- _SOURCE MATERIAL_
★ ★ ★ ★ ★

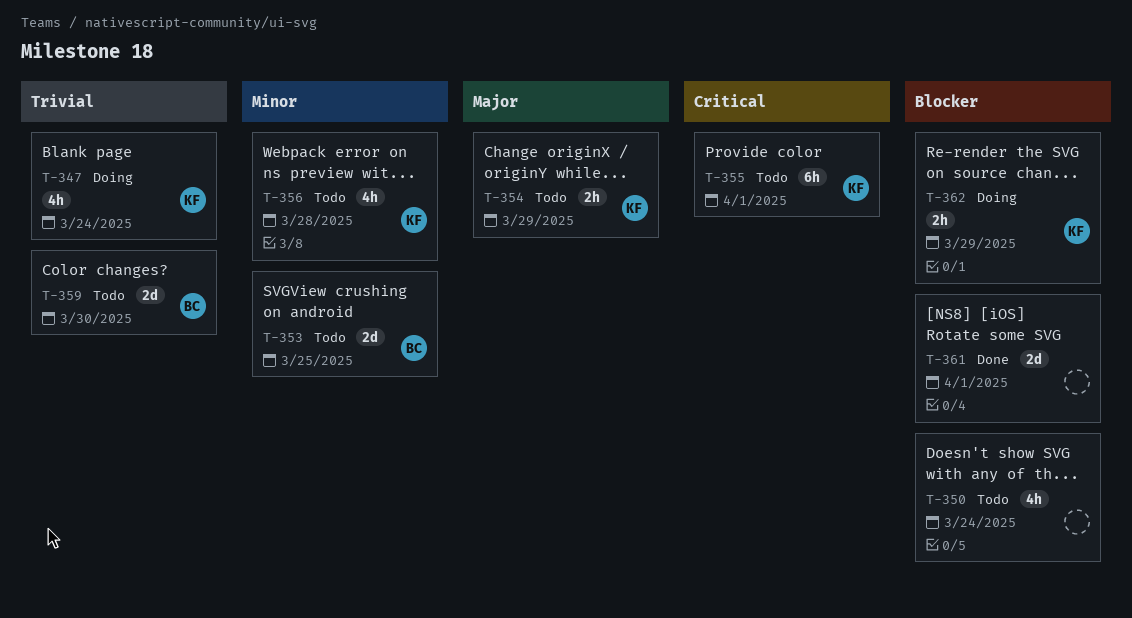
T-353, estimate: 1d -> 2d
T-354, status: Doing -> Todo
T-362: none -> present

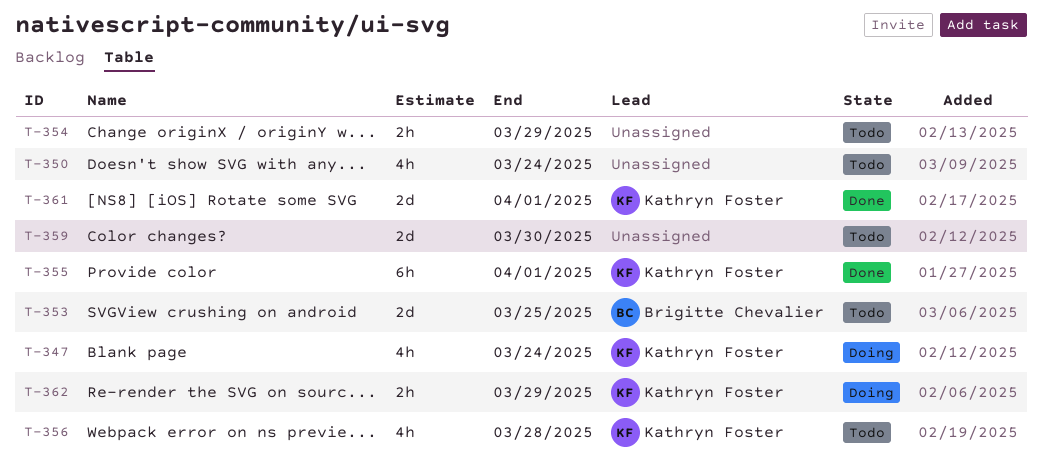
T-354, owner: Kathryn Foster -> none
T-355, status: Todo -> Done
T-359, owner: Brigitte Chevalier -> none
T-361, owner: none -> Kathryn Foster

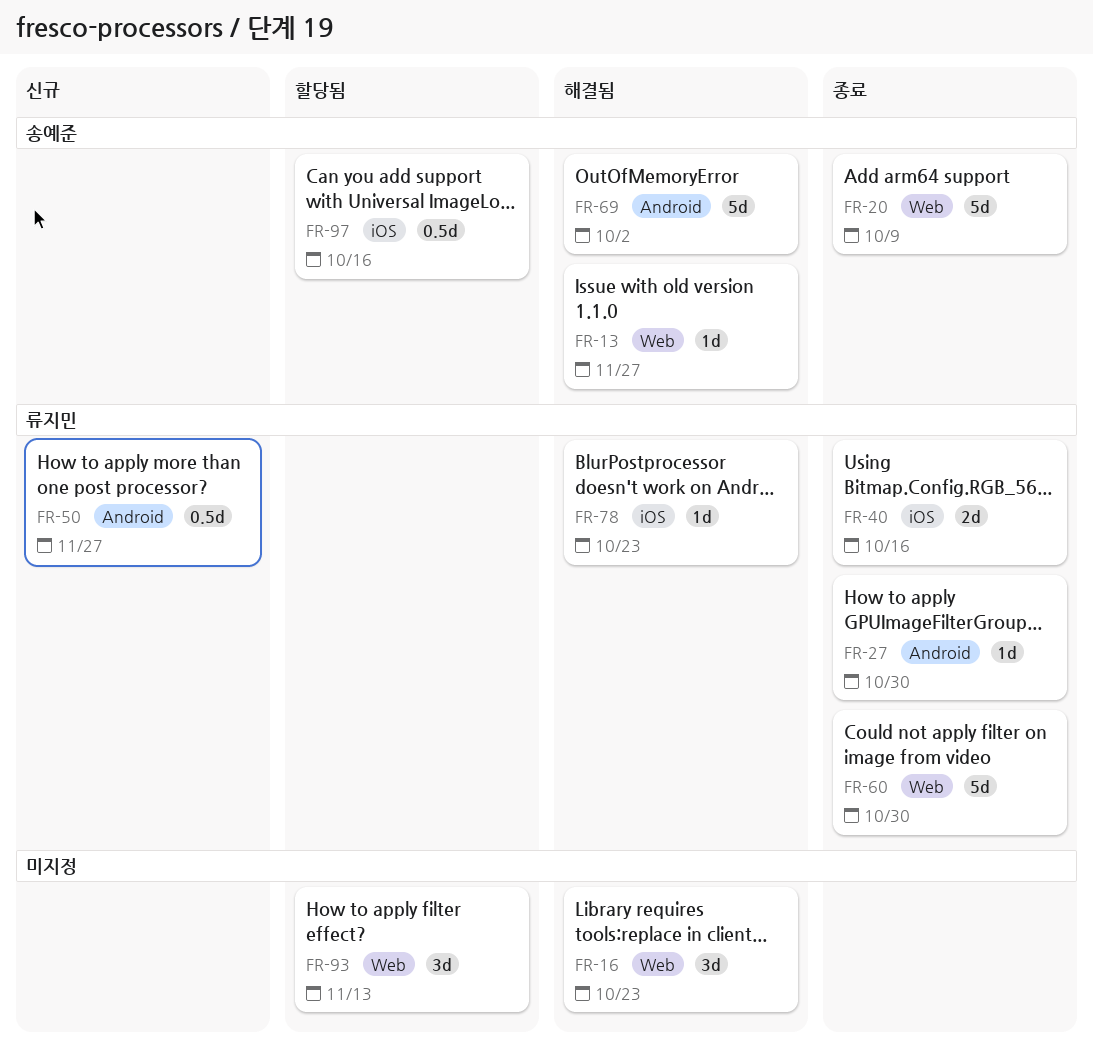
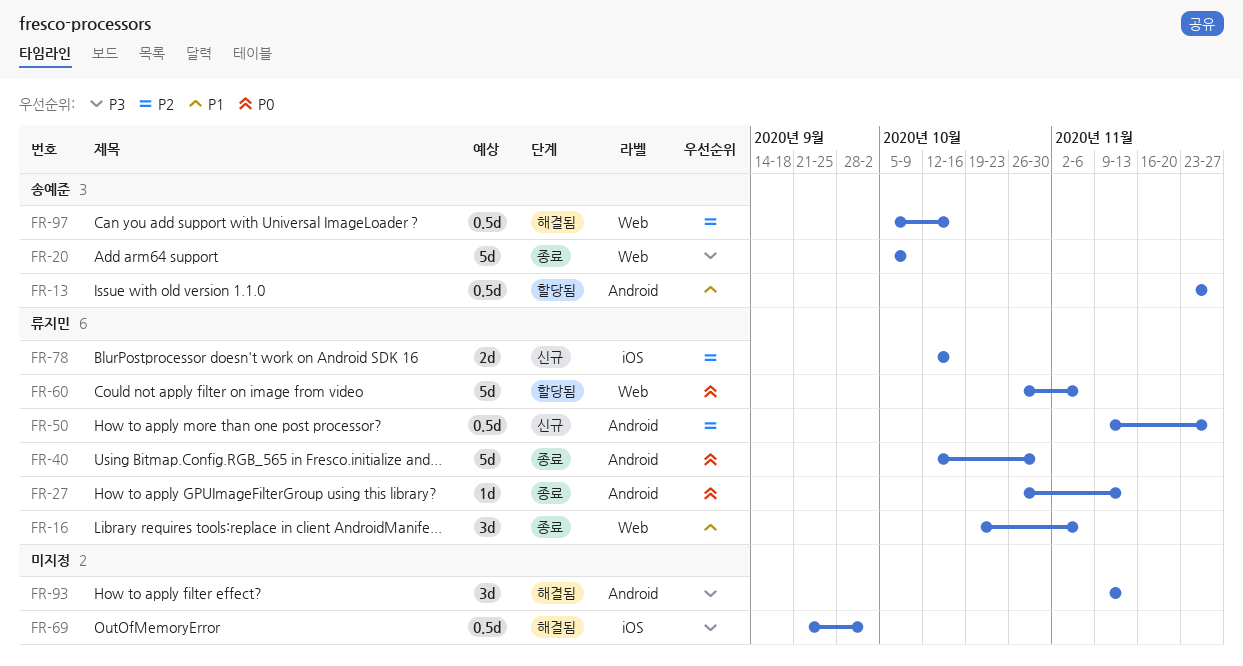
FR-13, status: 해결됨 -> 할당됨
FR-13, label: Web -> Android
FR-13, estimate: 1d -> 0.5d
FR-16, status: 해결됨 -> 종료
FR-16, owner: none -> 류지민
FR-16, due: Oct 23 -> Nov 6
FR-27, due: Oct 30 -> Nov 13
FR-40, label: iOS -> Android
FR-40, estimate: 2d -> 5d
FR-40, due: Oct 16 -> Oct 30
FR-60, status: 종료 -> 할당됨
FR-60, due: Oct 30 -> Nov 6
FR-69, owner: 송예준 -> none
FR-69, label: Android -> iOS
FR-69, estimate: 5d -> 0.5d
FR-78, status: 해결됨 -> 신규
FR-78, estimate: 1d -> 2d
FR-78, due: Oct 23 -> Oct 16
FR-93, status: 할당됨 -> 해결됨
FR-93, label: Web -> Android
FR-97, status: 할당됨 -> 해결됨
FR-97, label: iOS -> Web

★ ★ ★ ★ ★

- _TO-DO ITEM_
Each line from the one with "FR-60, due: Oct 30 -> Nov 6" through the end of the records above should be written out exactly. No other line should appear.

- _SOLUTION FOR THIS PROBLEM_
FR-60, due: Oct 30 -> Nov 6
FR-69, owner: 송예준 -> none
FR-69, label: Android -> iOS
FR-69, estimate: 5d -> 0.5d
FR-78, status: 해결됨 -> 신규
FR-78, estimate: 1d -> 2d
FR-78, due: Oct 23 -> Oct 16
FR-93, status: 할당됨 -> 해결됨
FR-93, label: Web -> Android
FR-97, status: 할당됨 -> 해결됨
FR-97, label: iOS -> Web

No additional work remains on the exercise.